(Dataset entries)
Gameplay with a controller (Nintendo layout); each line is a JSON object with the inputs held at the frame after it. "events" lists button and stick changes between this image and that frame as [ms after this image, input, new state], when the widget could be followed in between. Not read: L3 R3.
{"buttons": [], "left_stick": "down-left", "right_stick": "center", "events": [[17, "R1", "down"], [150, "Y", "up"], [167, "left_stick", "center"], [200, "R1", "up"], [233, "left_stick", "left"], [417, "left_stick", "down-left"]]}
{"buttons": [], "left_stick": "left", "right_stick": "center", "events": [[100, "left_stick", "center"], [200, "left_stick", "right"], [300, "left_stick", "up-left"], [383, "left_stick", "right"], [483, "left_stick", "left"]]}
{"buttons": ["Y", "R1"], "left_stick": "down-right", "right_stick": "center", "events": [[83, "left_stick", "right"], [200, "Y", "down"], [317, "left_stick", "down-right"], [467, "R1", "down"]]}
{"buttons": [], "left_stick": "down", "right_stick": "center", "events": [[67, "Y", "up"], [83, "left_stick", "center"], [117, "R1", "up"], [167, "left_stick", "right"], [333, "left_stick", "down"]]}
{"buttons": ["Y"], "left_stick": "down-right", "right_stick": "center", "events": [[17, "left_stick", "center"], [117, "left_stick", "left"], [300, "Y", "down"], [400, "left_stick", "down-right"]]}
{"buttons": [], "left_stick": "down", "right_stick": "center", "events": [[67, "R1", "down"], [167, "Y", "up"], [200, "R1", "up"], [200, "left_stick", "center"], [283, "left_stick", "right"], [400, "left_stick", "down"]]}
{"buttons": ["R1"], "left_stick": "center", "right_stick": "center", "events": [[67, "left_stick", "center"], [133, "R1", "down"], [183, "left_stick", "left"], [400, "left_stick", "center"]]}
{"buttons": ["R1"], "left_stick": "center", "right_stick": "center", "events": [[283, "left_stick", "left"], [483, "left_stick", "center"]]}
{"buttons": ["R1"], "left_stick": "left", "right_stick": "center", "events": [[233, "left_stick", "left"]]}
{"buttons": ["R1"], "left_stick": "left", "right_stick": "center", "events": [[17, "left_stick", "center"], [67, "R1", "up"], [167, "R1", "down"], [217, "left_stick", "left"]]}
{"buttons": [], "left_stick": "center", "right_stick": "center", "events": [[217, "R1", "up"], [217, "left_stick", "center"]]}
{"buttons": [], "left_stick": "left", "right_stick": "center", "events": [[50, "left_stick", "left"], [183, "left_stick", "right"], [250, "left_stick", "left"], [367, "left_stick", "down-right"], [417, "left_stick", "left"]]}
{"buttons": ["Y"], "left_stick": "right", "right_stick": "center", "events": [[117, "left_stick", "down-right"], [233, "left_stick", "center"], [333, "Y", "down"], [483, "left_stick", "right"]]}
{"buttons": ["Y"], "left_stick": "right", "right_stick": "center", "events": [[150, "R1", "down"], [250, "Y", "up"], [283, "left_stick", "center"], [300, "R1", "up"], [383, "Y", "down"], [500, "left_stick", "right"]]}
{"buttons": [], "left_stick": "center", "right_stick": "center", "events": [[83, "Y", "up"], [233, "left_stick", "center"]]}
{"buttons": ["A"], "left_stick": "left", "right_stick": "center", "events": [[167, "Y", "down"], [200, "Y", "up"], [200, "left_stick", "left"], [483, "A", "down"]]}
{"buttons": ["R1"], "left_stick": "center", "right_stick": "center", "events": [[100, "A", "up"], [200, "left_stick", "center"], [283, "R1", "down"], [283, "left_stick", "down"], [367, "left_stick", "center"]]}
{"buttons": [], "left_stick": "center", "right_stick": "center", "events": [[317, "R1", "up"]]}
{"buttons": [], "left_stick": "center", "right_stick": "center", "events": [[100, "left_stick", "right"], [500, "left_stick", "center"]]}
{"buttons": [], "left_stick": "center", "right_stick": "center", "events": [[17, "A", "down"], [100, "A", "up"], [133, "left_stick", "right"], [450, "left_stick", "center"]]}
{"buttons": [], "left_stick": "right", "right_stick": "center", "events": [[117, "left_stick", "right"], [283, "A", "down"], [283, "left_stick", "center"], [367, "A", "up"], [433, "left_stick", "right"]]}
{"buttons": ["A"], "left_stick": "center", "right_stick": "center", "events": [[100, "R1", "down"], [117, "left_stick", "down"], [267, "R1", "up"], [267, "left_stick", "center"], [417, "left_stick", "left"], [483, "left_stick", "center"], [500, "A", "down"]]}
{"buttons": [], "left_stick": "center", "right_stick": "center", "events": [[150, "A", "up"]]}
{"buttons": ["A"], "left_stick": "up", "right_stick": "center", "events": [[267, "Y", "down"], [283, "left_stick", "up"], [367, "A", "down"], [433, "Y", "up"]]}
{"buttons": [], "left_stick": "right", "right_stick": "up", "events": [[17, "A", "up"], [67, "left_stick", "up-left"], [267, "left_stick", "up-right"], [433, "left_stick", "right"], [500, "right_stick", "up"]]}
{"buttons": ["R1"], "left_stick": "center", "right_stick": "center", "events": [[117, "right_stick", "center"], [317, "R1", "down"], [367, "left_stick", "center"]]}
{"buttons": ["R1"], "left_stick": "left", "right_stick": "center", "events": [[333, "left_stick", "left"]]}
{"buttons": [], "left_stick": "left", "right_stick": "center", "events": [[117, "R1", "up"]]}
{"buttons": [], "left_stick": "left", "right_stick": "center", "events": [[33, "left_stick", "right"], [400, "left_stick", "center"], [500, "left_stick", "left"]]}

- _Exercise aim_: Transcribe every record exactly, keeping each line as it is.

- _Solution below_:
Gameplay with a controller (Nintendo layout); each line is a JSON object with the inputs held at the frame after it. "events" lists button and stick changes between this image and that frame as [ms after this image, input, new state], when the widget could be followed in between. Not read: L3 R3.
{"buttons": [], "left_stick": "down-left", "right_stick": "center", "events": [[17, "R1", "down"], [150, "Y", "up"], [167, "left_stick", "center"], [200, "R1", "up"], [233, "left_stick", "left"], [417, "left_stick", "down-left"]]}
{"buttons": [], "left_stick": "left", "right_stick": "center", "events": [[100, "left_stick", "center"], [200, "left_stick", "right"], [300, "left_stick", "up-left"], [383, "left_stick", "right"], [483, "left_stick", "left"]]}
{"buttons": ["Y", "R1"], "left_stick": "down-right", "right_stick": "center", "events": [[83, "left_stick", "right"], [200, "Y", "down"], [317, "left_stick", "down-right"], [467, "R1", "down"]]}
{"buttons": [], "left_stick": "down", "right_stick": "center", "events": [[67, "Y", "up"], [83, "left_stick", "center"], [117, "R1", "up"], [167, "left_stick", "right"], [333, "left_stick", "down"]]}
{"buttons": ["Y"], "left_stick": "down-right", "right_stick": "center", "events": [[17, "left_stick", "center"], [117, "left_stick", "left"], [300, "Y", "down"], [400, "left_stick", "down-right"]]}
{"buttons": [], "left_stick": "down", "right_stick": "center", "events": [[67, "R1", "down"], [167, "Y", "up"], [200, "R1", "up"], [200, "left_stick", "center"], [283, "left_stick", "right"], [400, "left_stick", "down"]]}
{"buttons": ["R1"], "left_stick": "center", "right_stick": "center", "events": [[67, "left_stick", "center"], [133, "R1", "down"], [183, "left_stick", "left"], [400, "left_stick", "center"]]}
{"buttons": ["R1"], "left_stick": "center", "right_stick": "center", "events": [[283, "left_stick", "left"], [483, "left_stick", "center"]]}
{"buttons": ["R1"], "left_stick": "left", "right_stick": "center", "events": [[233, "left_stick", "left"]]}
{"buttons": ["R1"], "left_stick": "left", "right_stick": "center", "events": [[17, "left_stick", "center"], [67, "R1", "up"], [167, "R1", "down"], [217, "left_stick", "left"]]}
{"buttons": [], "left_stick": "center", "right_stick": "center", "events": [[217, "R1", "up"], [217, "left_stick", "center"]]}
{"buttons": [], "left_stick": "left", "right_stick": "center", "events": [[50, "left_stick", "left"], [183, "left_stick", "right"], [250, "left_stick", "left"], [367, "left_stick", "down-right"], [417, "left_stick", "left"]]}
{"buttons": ["Y"], "left_stick": "right", "right_stick": "center", "events": [[117, "left_stick", "down-right"], [233, "left_stick", "center"], [333, "Y", "down"], [483, "left_stick", "right"]]}
{"buttons": ["Y"], "left_stick": "right", "right_stick": "center", "events": [[150, "R1", "down"], [250, "Y", "up"], [283, "left_stick", "center"], [300, "R1", "up"], [383, "Y", "down"], [500, "left_stick", "right"]]}
{"buttons": [], "left_stick": "center", "right_stick": "center", "events": [[83, "Y", "up"], [233, "left_stick", "center"]]}
{"buttons": ["A"], "left_stick": "left", "right_stick": "center", "events": [[167, "Y", "down"], [200, "Y", "up"], [200, "left_stick", "left"], [483, "A", "down"]]}
{"buttons": ["R1"], "left_stick": "center", "right_stick": "center", "events": [[100, "A", "up"], [200, "left_stick", "center"], [283, "R1", "down"], [283, "left_stick", "down"], [367, "left_stick", "center"]]}
{"buttons": [], "left_stick": "center", "right_stick": "center", "events": [[317, "R1", "up"]]}
{"buttons": [], "left_stick": "center", "right_stick": "center", "events": [[100, "left_stick", "right"], [500, "left_stick", "center"]]}
{"buttons": [], "left_stick": "center", "right_stick": "center", "events": [[17, "A", "down"], [100, "A", "up"], [133, "left_stick", "right"], [450, "left_stick", "center"]]}
{"buttons": [], "left_stick": "right", "right_stick": "center", "events": [[117, "left_stick", "right"], [283, "A", "down"], [283, "left_stick", "center"], [367, "A", "up"], [433, "left_stick", "right"]]}
{"buttons": ["A"], "left_stick": "center", "right_stick": "center", "events": [[100, "R1", "down"], [117, "left_stick", "down"], [267, "R1", "up"], [267, "left_stick", "center"], [417, "left_stick", "left"], [483, "left_stick", "center"], [500, "A", "down"]]}
{"buttons": [], "left_stick": "center", "right_stick": "center", "events": [[150, "A", "up"]]}
{"buttons": ["A"], "left_stick": "up", "right_stick": "center", "events": [[267, "Y", "down"], [283, "left_stick", "up"], [367, "A", "down"], [433, "Y", "up"]]}
{"buttons": [], "left_stick": "right", "right_stick": "up", "events": [[17, "A", "up"], [67, "left_stick", "up-left"], [267, "left_stick", "up-right"], [433, "left_stick", "right"], [500, "right_stick", "up"]]}
{"buttons": ["R1"], "left_stick": "center", "right_stick": "center", "events": [[117, "right_stick", "center"], [317, "R1", "down"], [367, "left_stick", "center"]]}
{"buttons": ["R1"], "left_stick": "left", "right_stick": "center", "events": [[333, "left_stick", "left"]]}
{"buttons": [], "left_stick": "left", "right_stick": "center", "events": [[117, "R1", "up"]]}
{"buttons": [], "left_stick": "left", "right_stick": "center", "events": [[33, "left_stick", "right"], [400, "left_stick", "center"], [500, "left_stick", "left"]]}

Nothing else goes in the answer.